One number is the whole answer: how many lines of the records include "labels".
__________
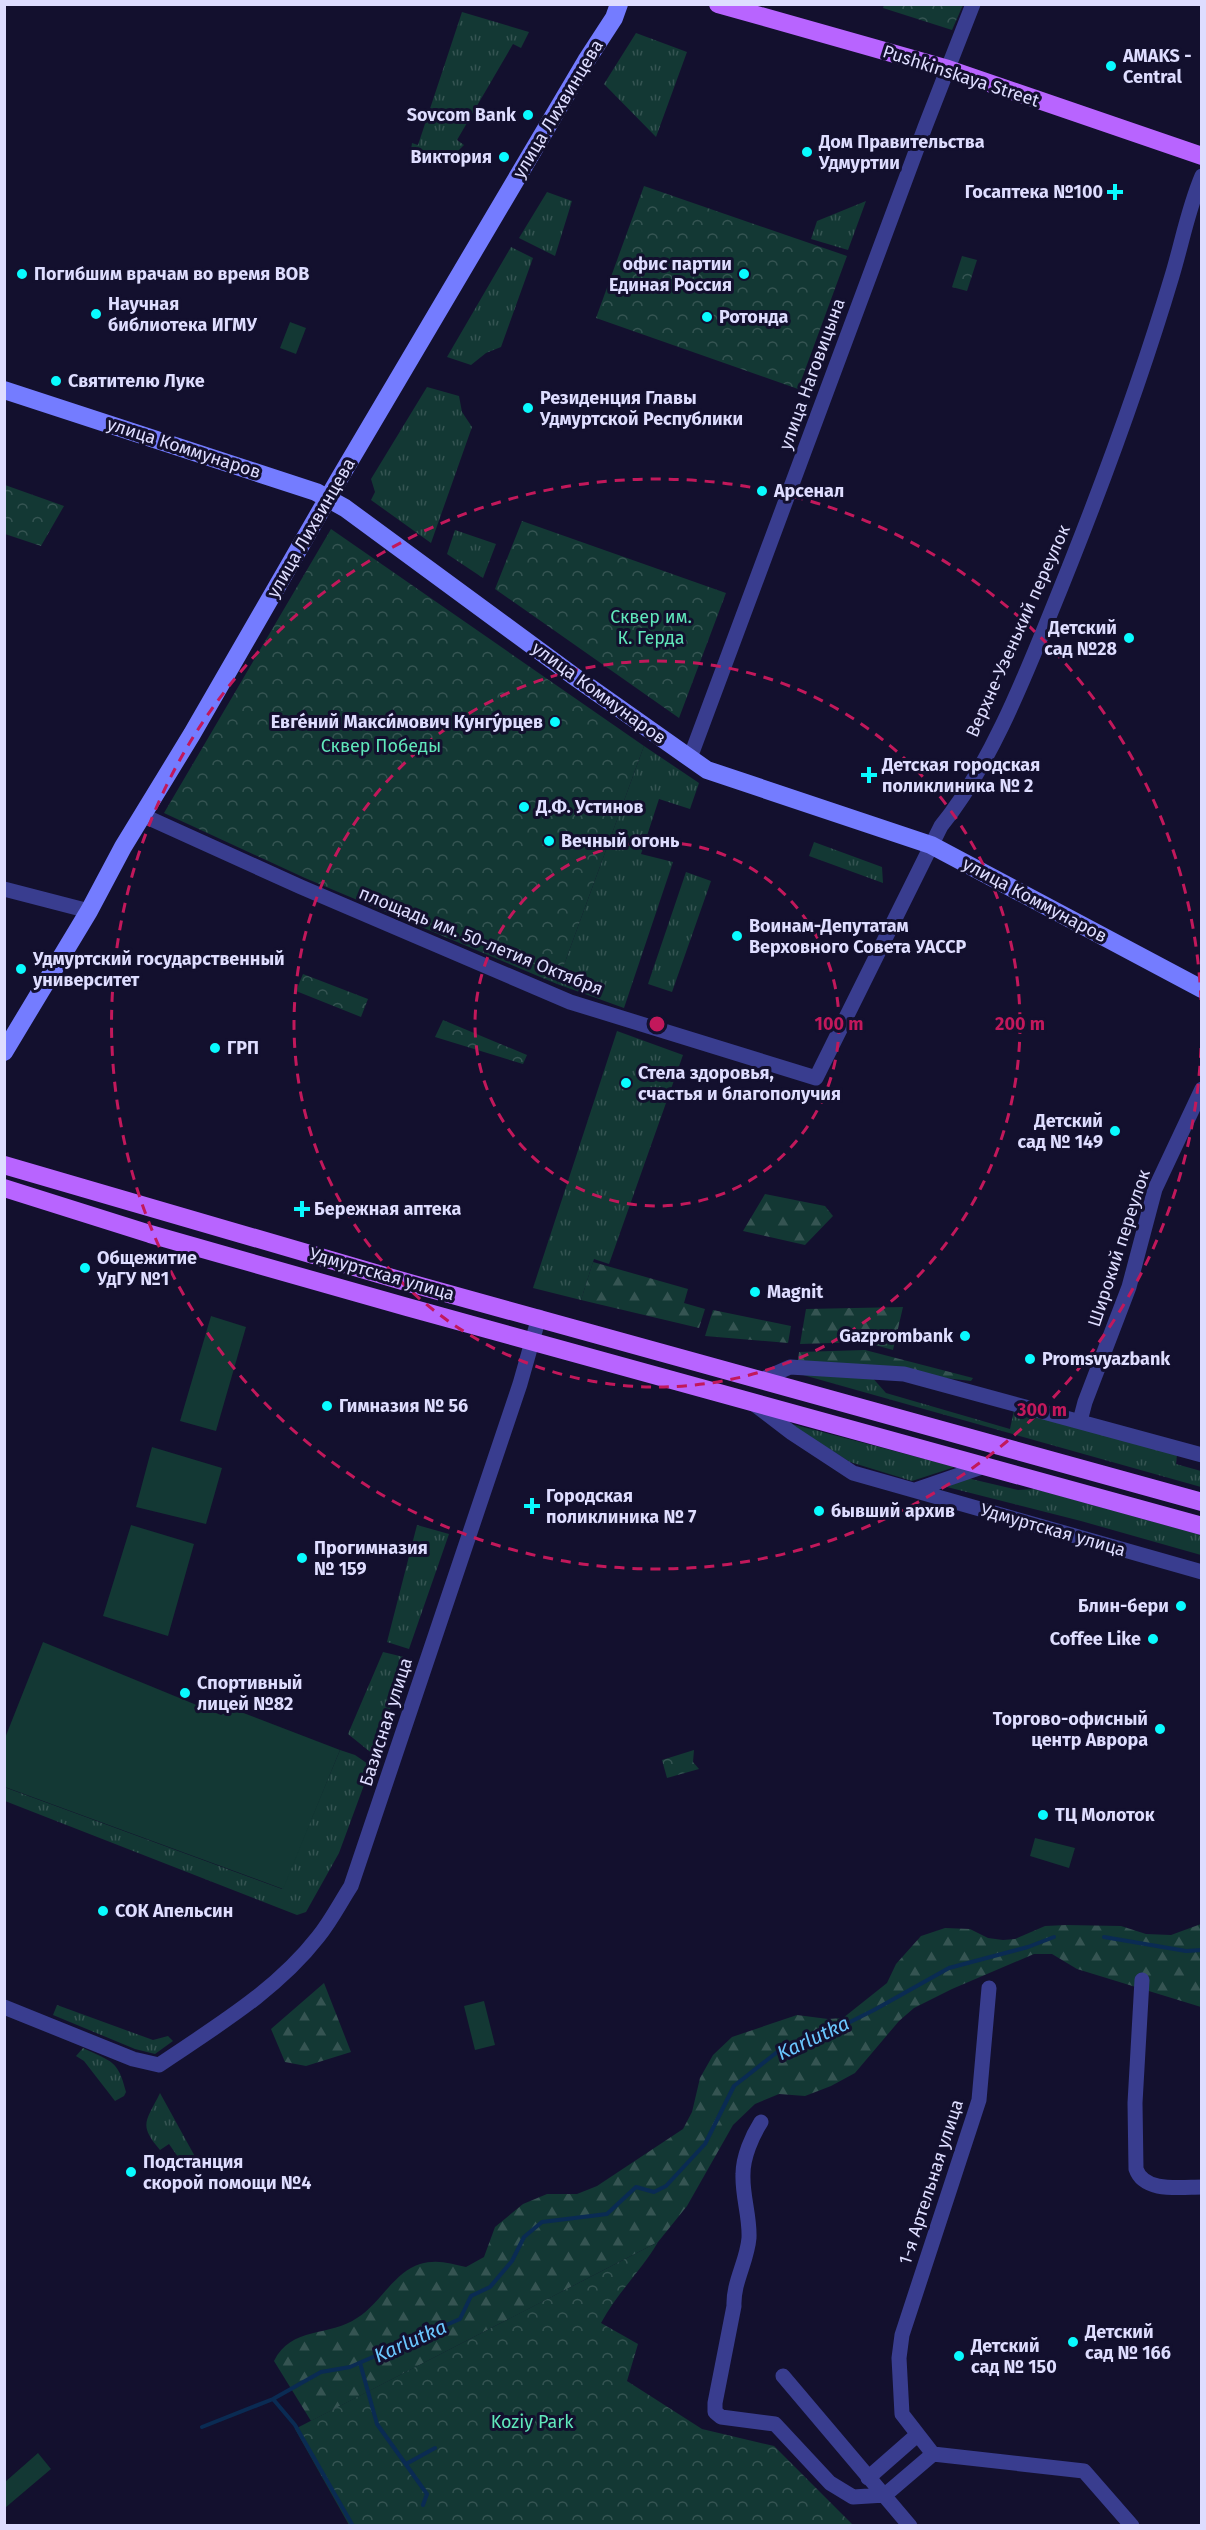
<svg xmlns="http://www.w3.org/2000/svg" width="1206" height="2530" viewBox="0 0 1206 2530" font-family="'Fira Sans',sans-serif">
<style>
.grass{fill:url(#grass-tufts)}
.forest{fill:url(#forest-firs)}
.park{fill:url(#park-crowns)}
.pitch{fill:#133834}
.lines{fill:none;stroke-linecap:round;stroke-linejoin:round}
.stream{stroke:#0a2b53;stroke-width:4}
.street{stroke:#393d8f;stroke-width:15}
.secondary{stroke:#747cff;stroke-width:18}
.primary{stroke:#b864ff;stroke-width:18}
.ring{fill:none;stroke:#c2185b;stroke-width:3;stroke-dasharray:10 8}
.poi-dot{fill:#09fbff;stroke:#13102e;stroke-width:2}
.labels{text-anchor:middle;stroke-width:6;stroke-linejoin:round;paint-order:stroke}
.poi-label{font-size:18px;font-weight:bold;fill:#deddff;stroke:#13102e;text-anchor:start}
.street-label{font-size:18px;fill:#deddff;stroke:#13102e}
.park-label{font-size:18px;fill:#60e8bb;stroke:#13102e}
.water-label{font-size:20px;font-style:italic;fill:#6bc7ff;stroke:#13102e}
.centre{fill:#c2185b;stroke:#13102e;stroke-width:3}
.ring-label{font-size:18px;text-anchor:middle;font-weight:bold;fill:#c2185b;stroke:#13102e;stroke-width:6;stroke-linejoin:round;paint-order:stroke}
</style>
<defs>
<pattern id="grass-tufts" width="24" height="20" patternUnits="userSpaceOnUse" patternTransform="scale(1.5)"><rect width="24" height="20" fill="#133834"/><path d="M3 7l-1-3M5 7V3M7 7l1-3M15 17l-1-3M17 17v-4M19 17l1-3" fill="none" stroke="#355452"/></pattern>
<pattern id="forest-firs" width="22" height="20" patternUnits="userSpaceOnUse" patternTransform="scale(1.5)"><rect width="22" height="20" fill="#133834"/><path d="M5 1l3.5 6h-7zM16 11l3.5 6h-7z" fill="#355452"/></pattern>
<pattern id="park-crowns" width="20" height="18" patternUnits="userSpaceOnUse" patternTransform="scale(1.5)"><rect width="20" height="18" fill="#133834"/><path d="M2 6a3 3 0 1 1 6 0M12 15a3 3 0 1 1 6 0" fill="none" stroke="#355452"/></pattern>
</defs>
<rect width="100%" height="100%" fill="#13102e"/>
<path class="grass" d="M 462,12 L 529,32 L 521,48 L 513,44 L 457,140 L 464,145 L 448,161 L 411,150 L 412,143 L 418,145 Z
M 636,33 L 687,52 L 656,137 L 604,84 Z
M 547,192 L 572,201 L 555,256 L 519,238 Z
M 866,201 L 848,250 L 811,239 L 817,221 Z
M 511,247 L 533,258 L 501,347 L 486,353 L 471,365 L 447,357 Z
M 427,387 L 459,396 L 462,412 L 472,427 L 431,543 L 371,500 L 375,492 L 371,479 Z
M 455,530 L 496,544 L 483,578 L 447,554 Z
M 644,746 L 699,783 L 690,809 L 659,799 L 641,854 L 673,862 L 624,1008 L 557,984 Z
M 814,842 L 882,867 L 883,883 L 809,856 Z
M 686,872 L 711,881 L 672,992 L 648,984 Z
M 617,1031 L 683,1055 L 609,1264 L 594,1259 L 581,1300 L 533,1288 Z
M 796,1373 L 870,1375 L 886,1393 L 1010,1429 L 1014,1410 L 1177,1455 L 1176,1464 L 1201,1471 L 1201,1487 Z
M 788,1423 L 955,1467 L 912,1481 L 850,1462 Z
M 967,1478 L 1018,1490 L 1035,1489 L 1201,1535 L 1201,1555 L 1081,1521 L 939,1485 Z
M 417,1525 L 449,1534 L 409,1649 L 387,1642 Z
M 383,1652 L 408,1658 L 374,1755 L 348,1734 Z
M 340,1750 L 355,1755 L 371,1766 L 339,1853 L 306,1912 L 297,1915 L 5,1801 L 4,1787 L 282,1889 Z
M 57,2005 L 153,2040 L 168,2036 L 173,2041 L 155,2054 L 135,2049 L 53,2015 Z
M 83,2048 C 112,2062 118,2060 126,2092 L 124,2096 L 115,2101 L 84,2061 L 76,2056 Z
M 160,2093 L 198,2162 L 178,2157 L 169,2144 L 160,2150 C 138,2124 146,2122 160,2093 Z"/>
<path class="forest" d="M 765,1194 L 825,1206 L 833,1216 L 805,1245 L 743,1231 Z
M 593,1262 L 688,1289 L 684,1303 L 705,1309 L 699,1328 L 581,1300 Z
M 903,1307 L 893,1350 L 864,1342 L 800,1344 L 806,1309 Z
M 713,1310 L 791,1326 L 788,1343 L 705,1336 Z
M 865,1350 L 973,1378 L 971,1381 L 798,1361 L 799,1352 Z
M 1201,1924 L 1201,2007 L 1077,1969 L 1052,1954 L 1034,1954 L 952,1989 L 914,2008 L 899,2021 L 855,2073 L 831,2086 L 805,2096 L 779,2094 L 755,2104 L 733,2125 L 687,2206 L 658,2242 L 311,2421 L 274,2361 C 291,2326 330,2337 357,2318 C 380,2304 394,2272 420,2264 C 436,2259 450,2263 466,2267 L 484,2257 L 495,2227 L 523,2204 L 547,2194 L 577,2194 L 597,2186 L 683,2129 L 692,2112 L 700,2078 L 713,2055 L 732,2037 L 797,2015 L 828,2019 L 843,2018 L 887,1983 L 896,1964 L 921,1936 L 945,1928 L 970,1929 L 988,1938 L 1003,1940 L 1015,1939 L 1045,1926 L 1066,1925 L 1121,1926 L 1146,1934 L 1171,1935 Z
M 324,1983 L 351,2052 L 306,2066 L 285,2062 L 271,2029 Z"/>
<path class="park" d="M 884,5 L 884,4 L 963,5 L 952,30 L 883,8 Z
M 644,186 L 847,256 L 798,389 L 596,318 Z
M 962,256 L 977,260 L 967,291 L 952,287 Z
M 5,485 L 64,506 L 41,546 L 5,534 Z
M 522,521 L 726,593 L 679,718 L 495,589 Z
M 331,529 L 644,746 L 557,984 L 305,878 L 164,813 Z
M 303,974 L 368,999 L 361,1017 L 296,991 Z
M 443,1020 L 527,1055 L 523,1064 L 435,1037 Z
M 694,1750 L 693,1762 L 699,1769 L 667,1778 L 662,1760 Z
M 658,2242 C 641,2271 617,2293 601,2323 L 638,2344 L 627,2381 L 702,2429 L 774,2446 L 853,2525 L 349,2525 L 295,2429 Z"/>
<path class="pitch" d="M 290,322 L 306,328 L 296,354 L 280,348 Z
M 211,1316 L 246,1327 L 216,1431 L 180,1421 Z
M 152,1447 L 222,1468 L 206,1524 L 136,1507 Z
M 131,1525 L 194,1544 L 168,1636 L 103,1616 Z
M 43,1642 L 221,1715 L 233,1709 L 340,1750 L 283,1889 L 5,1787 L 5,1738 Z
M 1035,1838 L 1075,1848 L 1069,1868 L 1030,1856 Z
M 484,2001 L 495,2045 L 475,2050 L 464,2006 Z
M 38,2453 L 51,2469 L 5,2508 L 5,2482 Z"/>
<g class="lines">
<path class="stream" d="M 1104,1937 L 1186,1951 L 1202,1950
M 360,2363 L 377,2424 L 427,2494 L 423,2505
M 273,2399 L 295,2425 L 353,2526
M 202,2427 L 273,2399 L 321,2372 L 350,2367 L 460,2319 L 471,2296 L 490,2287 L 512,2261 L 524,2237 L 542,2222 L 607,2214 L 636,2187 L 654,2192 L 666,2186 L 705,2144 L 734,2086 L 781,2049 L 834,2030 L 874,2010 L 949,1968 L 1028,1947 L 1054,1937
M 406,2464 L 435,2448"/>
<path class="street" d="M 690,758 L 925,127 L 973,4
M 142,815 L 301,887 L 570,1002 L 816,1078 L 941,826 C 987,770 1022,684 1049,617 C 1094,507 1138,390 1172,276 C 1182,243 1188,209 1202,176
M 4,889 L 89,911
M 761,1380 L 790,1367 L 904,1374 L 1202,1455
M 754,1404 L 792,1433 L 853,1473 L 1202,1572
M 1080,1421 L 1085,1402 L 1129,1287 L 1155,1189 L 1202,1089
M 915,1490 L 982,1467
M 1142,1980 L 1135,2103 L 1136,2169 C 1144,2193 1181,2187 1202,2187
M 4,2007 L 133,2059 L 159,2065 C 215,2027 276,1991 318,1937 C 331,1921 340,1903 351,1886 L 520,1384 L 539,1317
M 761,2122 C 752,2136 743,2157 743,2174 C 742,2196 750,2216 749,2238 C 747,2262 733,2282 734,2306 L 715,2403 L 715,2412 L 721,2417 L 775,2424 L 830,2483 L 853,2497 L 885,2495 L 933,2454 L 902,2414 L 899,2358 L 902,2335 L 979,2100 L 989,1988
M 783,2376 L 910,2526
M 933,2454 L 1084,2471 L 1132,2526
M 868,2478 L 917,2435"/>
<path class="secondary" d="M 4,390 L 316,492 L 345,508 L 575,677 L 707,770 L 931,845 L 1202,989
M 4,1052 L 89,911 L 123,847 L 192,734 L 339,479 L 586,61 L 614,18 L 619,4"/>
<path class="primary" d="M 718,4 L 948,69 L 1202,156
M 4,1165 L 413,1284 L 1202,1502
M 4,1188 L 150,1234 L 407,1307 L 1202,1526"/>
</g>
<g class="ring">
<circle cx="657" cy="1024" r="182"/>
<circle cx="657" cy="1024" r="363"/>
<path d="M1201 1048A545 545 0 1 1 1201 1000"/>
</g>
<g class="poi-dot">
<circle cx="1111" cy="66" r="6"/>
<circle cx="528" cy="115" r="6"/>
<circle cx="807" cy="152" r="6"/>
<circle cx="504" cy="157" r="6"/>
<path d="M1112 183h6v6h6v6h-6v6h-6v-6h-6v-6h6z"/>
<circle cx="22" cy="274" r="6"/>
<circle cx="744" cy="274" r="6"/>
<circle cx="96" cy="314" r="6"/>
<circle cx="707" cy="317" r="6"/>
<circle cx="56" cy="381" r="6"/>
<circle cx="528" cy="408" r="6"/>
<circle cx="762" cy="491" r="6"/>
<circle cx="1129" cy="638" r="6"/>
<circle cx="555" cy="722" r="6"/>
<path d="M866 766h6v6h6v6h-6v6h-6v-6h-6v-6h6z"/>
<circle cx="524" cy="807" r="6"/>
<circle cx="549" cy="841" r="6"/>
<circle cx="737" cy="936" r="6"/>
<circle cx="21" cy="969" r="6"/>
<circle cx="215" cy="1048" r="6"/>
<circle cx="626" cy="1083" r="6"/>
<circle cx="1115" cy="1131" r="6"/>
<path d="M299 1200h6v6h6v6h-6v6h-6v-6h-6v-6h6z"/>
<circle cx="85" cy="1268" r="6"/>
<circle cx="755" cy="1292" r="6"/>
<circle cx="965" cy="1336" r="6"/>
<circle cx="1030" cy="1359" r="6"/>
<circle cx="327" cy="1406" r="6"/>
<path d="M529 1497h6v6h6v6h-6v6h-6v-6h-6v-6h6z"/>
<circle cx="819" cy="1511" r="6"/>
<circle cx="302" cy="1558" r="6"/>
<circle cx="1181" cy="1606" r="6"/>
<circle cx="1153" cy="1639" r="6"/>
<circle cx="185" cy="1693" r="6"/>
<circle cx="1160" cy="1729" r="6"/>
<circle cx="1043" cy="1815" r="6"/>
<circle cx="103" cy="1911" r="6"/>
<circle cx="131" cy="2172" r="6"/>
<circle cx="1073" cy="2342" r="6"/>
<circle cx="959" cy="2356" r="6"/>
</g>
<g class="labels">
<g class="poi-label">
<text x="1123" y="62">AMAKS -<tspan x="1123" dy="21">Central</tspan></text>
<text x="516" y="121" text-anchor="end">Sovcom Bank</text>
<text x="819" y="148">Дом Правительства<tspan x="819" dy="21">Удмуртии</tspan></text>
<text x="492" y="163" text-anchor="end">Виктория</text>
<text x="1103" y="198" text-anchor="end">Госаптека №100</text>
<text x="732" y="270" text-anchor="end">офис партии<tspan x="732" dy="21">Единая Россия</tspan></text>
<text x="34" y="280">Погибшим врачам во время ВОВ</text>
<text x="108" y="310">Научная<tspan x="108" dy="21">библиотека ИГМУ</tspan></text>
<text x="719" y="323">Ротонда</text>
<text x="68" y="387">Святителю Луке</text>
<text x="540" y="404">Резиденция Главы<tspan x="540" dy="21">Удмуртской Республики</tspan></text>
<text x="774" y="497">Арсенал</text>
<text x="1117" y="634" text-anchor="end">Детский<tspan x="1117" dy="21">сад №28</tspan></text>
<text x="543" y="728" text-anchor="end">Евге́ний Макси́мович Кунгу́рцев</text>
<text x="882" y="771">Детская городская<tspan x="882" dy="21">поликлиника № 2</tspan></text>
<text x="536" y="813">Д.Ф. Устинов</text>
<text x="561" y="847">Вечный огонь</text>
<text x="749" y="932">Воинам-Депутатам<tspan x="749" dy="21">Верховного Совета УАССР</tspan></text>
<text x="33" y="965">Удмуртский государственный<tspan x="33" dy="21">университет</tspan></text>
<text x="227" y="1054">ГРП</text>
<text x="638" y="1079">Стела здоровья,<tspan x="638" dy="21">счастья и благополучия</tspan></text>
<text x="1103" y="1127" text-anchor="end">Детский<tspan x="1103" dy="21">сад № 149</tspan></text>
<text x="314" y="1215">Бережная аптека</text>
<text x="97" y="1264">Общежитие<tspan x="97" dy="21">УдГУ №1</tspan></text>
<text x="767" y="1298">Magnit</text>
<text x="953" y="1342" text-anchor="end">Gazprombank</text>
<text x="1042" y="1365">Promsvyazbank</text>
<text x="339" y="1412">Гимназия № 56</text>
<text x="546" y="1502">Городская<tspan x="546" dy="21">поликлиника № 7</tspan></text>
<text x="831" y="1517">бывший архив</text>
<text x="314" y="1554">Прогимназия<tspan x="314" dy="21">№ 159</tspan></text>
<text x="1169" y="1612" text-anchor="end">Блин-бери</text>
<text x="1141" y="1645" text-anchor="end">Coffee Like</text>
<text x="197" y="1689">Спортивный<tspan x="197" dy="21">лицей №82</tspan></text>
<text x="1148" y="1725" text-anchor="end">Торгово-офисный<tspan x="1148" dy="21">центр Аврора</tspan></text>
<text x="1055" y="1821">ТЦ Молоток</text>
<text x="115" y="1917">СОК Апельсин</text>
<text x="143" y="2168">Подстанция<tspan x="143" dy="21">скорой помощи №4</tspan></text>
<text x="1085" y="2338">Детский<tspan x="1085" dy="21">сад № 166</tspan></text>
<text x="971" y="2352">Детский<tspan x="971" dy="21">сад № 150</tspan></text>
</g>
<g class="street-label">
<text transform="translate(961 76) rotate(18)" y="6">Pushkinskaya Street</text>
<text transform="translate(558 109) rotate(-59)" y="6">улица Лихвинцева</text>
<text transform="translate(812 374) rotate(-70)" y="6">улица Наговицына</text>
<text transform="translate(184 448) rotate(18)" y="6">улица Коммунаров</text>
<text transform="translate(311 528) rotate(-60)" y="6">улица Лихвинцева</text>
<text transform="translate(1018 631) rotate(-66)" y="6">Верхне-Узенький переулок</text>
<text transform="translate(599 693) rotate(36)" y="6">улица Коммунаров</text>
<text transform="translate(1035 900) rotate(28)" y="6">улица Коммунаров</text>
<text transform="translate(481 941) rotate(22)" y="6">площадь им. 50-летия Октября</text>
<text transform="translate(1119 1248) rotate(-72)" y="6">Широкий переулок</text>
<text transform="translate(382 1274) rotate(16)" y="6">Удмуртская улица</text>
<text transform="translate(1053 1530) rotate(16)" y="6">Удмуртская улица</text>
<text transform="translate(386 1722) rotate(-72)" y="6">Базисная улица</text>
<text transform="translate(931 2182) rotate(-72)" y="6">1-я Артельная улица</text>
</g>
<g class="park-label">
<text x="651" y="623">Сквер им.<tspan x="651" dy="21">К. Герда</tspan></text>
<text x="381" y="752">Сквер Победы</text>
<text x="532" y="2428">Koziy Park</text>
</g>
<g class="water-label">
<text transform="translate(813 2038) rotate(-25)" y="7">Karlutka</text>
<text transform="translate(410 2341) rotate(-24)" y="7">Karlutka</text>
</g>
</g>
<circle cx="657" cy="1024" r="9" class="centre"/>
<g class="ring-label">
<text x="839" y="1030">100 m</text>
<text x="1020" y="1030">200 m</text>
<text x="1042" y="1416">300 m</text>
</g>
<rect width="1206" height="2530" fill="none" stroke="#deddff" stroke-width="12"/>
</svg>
__________
Response to the exercise: 2